Text:

++++++++

The sky is the limit these days you can get whatever you want from some crazy futuristic twisting glass building with automatic sun shades to a perfectly crafted neoclassical building with passive house rating and modern construction.
 
For the sake of displaying the transparency of this project, I've been following this in the What's Happening on Project X thread for quite some time, with little additional information to provide:

I don't see a general Harvard University projects page on here. I was scrolling through the Harvard Town Gown report from 2023. There's a new $100M building by Grafton Architects with Perry Dean Rodgers as the Executive Architect. It is around 100K square feet, near the existing Littauer Center. Based on the area of usable square footage there, at a conservative level, you can likely expect at least 3-4 stories. This project's been pretty quiet, but a groundbreaking for some early enabling work should be starting in the coming months ("Fall 2024"), so we should be expecting some design documents being posted somewhere sometime soon, I'd presume. That, or at least some renderings from a press-release. I'm interested to see what Harvard's architecture for new-construction on their "main campus" (not Allston) looks like. Grafton Architects has a pretty distinct look, and they use a lot of brick (and seemingly, stairs). Should be interesting.
An update on this: some time after this post, I walked by the site, and they had all the utilities and comms painted out. At least for a week now, the site has been fenced off, so I believe an early release package for site/utilities work has been initiated. I still don't see much new info online about this.
Would love to get a thread started on this once there are details. You'd figure with a new building project starting in 3 months there'd be some detail, apart from a start date.

++++++++

Supplied records:
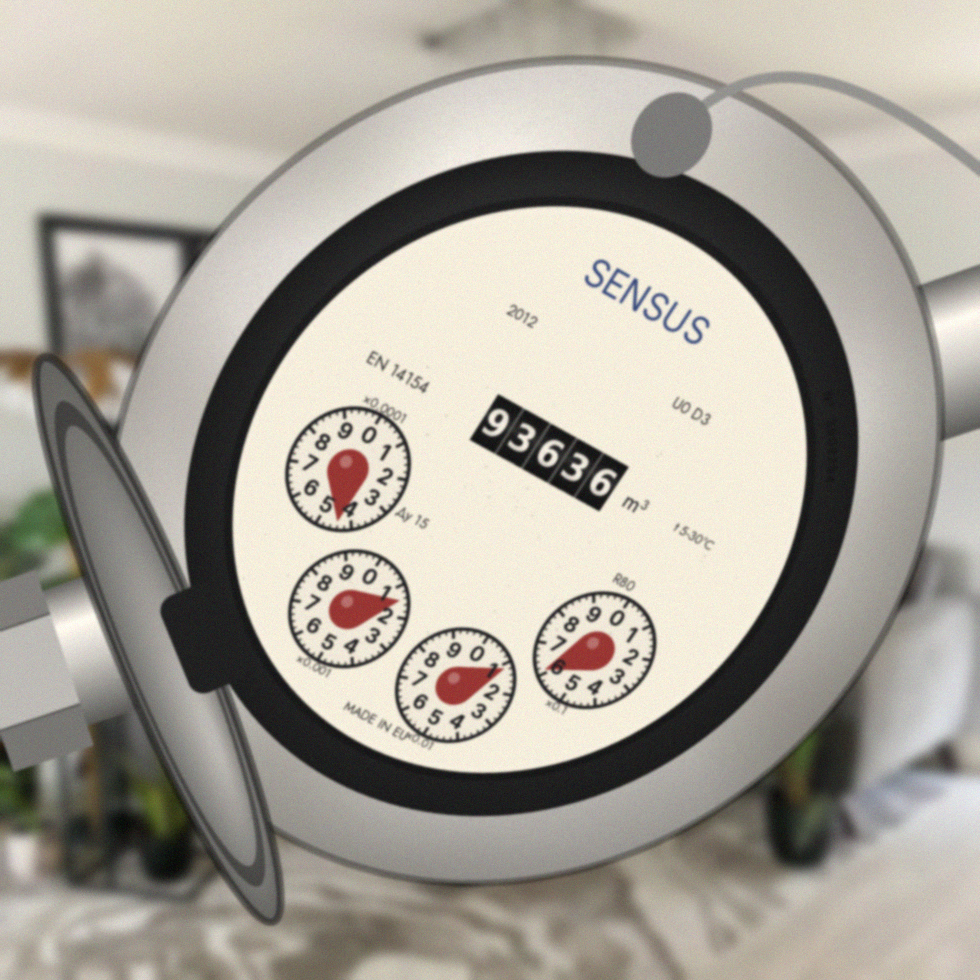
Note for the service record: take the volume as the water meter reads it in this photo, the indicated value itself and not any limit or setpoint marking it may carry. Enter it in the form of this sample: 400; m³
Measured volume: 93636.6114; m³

++++++++

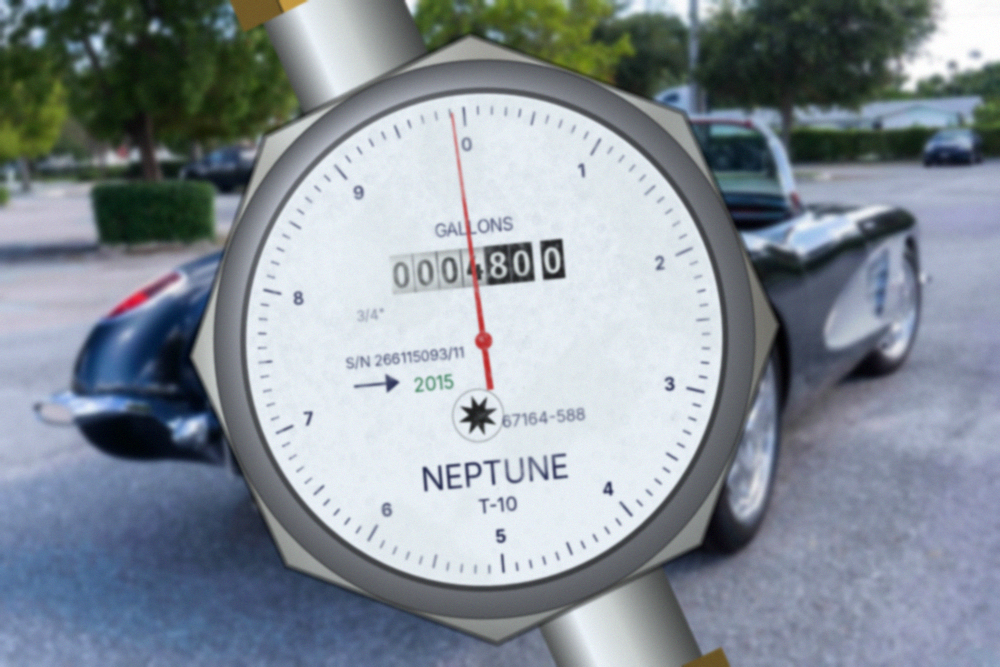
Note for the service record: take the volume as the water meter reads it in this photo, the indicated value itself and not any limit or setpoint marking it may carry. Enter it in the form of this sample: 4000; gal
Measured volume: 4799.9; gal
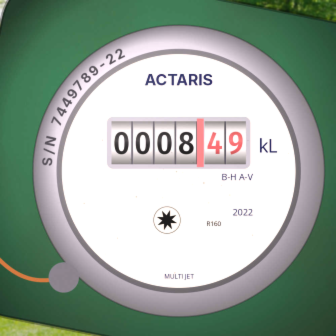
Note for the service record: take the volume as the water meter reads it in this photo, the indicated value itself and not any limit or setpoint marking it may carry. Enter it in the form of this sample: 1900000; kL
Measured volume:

++++++++

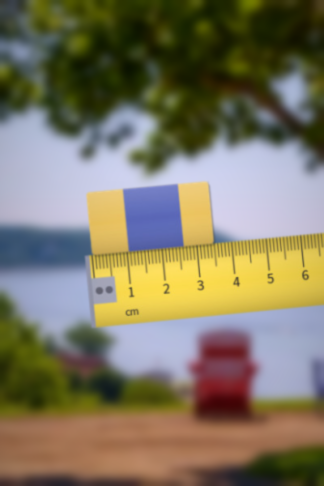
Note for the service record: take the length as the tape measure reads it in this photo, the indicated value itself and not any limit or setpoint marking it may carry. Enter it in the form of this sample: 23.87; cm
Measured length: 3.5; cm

++++++++

Parts of the exercise:
[A] In the post about the Harvard building project, give the stretch from "An update on" through "a start date." again, swapping "fenced off" for "closed off".
[B] Summarize the post about the Harvard building project in two sentences.

Answers given:
[A]
An update on this: some time after this post, I walked by the site, and they had all the utilities and comms painted out. At least for a week now, the site has been closed off, so I believe an early release package for site/utilities work has been initiated. I still don't see much new info online about this.
Would love to get a thread started on this once there are details. You'd figure with a new building project starting in 3 months there'd be some detail, apart from a start date.

[B] Harvard has a new $100M building of about 100K square feet planned near the existing Littauer Center, designed by Grafton Architects with Perry Dean Rodgers as the Executive Architect, and early enabling work is expected to break ground in fall 2024. The writer later found the site's utilities and comms painted out and the site fenced off, but still sees little new information online and would like a thread started once there are details.